LİMONLAR
Bahçesinden topladığı limonları plastik kasaya doldurdu. Kasayı kucaklamak istedi, ağır geldi. Boş kasalardan birini alarak bir kısmını ayırıp yükü hafifletti. Tekrar denedi. Bu kez kaldırabildi. Doğruca bahçenin dışına yöneldi.
Titreyen ayakları ile ağır adımlarla ilerledi. Gövdesi gün gün hizmette zorlanıyordu.
Bugün gelin evde saç vurmuş, ekmek yapmaya durmuştu. Yoksa o, her bir işi kolaylar, yardımcı olurdu.
“Baba” demişti. “Ekmeği bitireyim sana yardımcı olurum.”
-Kızım sen bak işine, ben yavaş yavaş hallederim.
- Gitmeden sana bazlama yapıp yağlayayım ya da katmer, hangisini istersen yapayım? Çayını termosa koydum.
- Sen kolayına gelenden yap kızım.
Kasaları bahçenin dışına taşıdı. Duvar dibindeki teraziyi getirdi. Yol kenarına bir biriket koyup kasayı görünmesi için üstüne koydu. İşini tamamladığında yorulduğunu hissetti. Biraz da sırtı terlemişti. Oturduğunda üşüdüğünü hissetti. Ceketini çekiştirip düğmelemek istedi, düğmesi yoktu.
“Kopmuş” dedi, “akşam evde dikeyim.”
Kasadan bir portakal aldı. Yavaş yavaş soymaya koyuldu. Oğlu belediyede çalışıyor, sabah gidip akşam geliyordu. Hafta sonu dışında bir yardımı olmuyordu."Yerinde sağolsun. Gelinle biz bahçe işlerini nasılsa hallediyoruz. Çoçuklar ufak. Bakalım büyüdüklerini görebilecek miyim? Hanım torunları da göremedi. Ah güzelim ah! Ben gitmeli, sen geriye kalmalıydın. Kendi işlerini rahat görürdün. Erkeğin kendi işini görmesi zor."
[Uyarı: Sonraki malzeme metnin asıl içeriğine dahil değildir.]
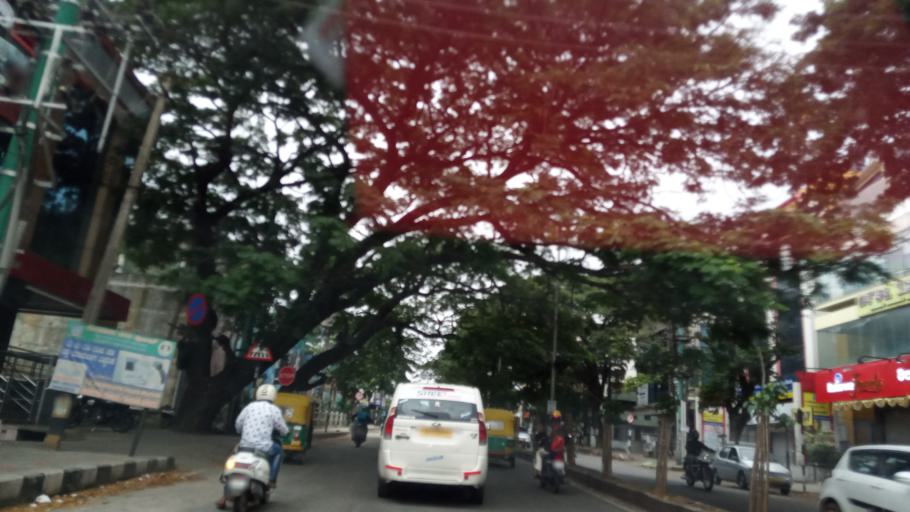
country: IN
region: Karnataka
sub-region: Bangalore Urban
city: Bangalore
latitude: 12.9230
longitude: 77.5562
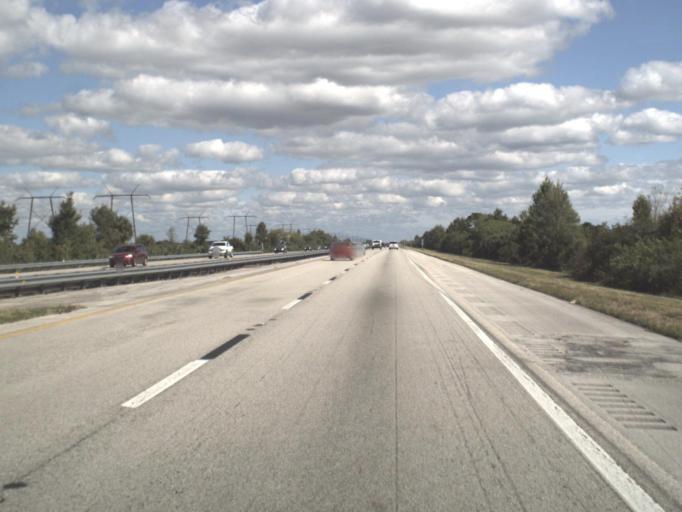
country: US
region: Florida
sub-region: Indian River County
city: Fellsmere
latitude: 27.5593
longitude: -80.7625
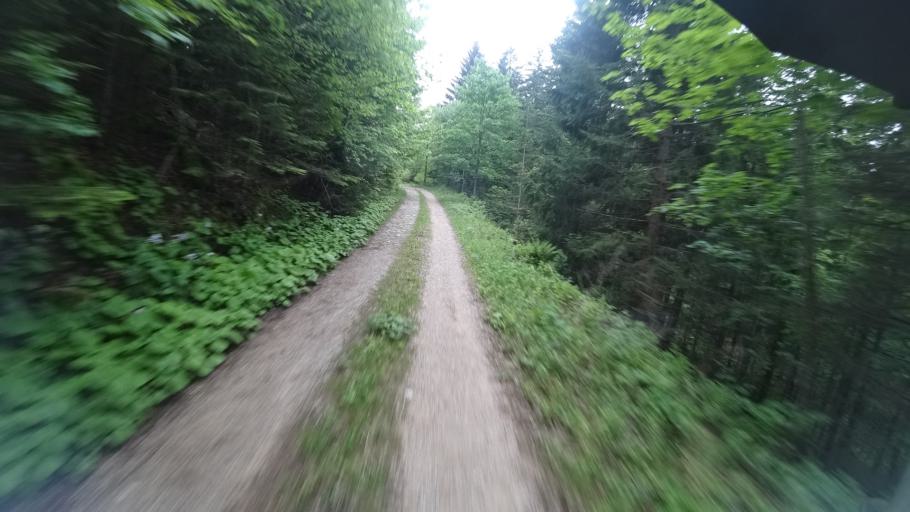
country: BA
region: Federation of Bosnia and Herzegovina
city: Bihac
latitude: 44.6356
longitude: 15.8197
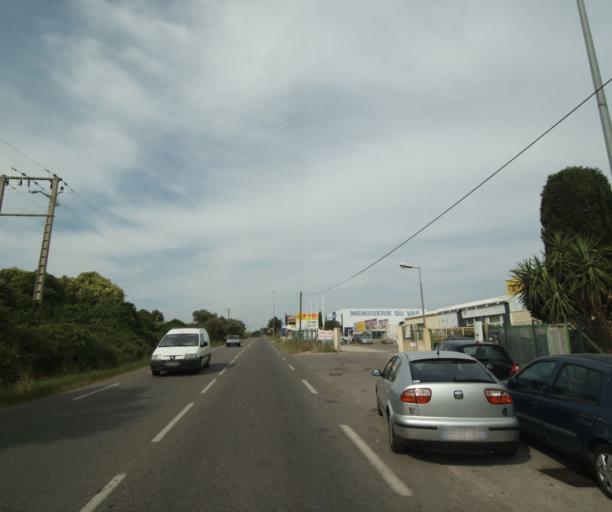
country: FR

Soyduğu portakalı ikiye böldü. Ayırdığı dilimi ağzına kattı. Yol hareketli değildi. Tek tük araç geçiyordu. Çiğnemesini sürdürürken bir araç yavaşlayıp durdu. Gençten bir adam araçtan inip selamladı.
- Hayırlı işler!
- Sağol oğlum, buyrun.
- Emmi limon ne kadar?
- Kilo iki buçuk; portakal da var, fiyatı aynı.
- Limonlar sulu mu?
- Sulu, memnun kalırsınız.
- Kasayla alsam biraz daha indirim yapar mısın?
- İkiden yaparım.
- Çekelim o zaman.
Yerinden doğrulup elindeki yarım portakalı uzattı.
- Buyrun, yeni soymuştum. Siz yiyin.
Kasayla çekip, limonları araba bagajına yerleştirdiler. Beş kilo da portakal ilave ettiler.
Parasını alıp yolcu ederken;
- Afiyetle tüketin. Hayırlı yolculuklar.
Araç hareket edip uzaklaştı. Yaşlı bedeni sanki bir anda dinçleşti. Eline ayağına can geldi.
- Limon toplayayım biraz.
Biriket üstüne portakal kasasını koydu.
- İlk ağaçtan toplayayım, bugün bereketli olacak!
Bahçeye duvardan atlayıp geçti. Sakallı yüzü ışımış, içinden türkü söyleme isteği gelmişti.
Titrek sesiyle türküyü kendine arkadaş yaptı.